My PCP and neurologist haven't really criticized me for being anxious at all, or depressed. They both seem to understand how difficult this process is and has been for me.
My therapist has been a great help and support to me. She doesn't think I'm depressed at all. I realized last week that a part of me kept testing whether I could do stuff thereby overdoing it to prove to myself that I wasn't depressed and that depression wasn't affecting my cognitive functioning and healing process. Just having that realization has allowed me to stop doing that and I'm already feeling better cognitively.
I think you should NOT believe that you will be dealing with the issues you are dealing with now for the rest of your life.
I think you should give it at least two years after your injury just based on what Dr. Glen Johnson's wrote in his Traumatic Brain Injury Survival Guide.
I have recovered some significant leaps in my cognitive functioning and all of them happened well after a year from the date of the accident I was in. Every brain injury is different and everyone seems to heal from them differently.
As far as how I've dealt with what's going on with me, or how I've accepted it, I consciously think that I've been "in limbo" for lack of a better term, since the accident.
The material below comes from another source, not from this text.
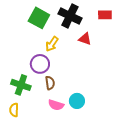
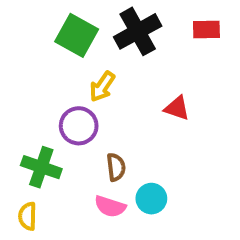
black cross: (70, 16) -> (138, 31), turned 35
red triangle: (85, 39) -> (177, 108), moved
brown semicircle: (50, 83) -> (116, 167), moved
Sometimes I get very depressed or very anxious and I try overcome or suppress those feelings and/or thoughts and replace them with ones I am in control of ASAP. I tend to think of it as a "this is what I'm dealing with right now" kind of thing.
It makes it harder for me to plan what I may or may not be able to do in the future, so my life has been on hold in a certain sense because I am still healing and recovering and I'm not sure what I will be able to do in the future.
I can say that right now is the closest I've felt to my "normal" that I've felt since the accident and last night I did not feel this well cognitively at all. This morning has been the BEST I've felt cognitively since the accident I was in and that was 19 months ago. I am very excited about this feeling! But two nights ago I was worrying about whether the deficits I was dealing with would be permanent and right now I'm not dealing with them to the same extent that I was then. That doesn't mean they won't come back to a small degree - because with my own recovery I've noticed a lot of two steps forward and one step back type of thing - but I do know that if I feel this well now that I can feel this well again and that also gives me hope that I will still recover even closer to my "normal".
So I really try to focus on and remember the temporariness of what has happened to me.
I do remember having a few "aha" types of moments, but they tended to depend more on my cognitive functioning and cognitive ability to have them myself more than to be told them and then have an emotional ability to accept them. I hope that makes sense.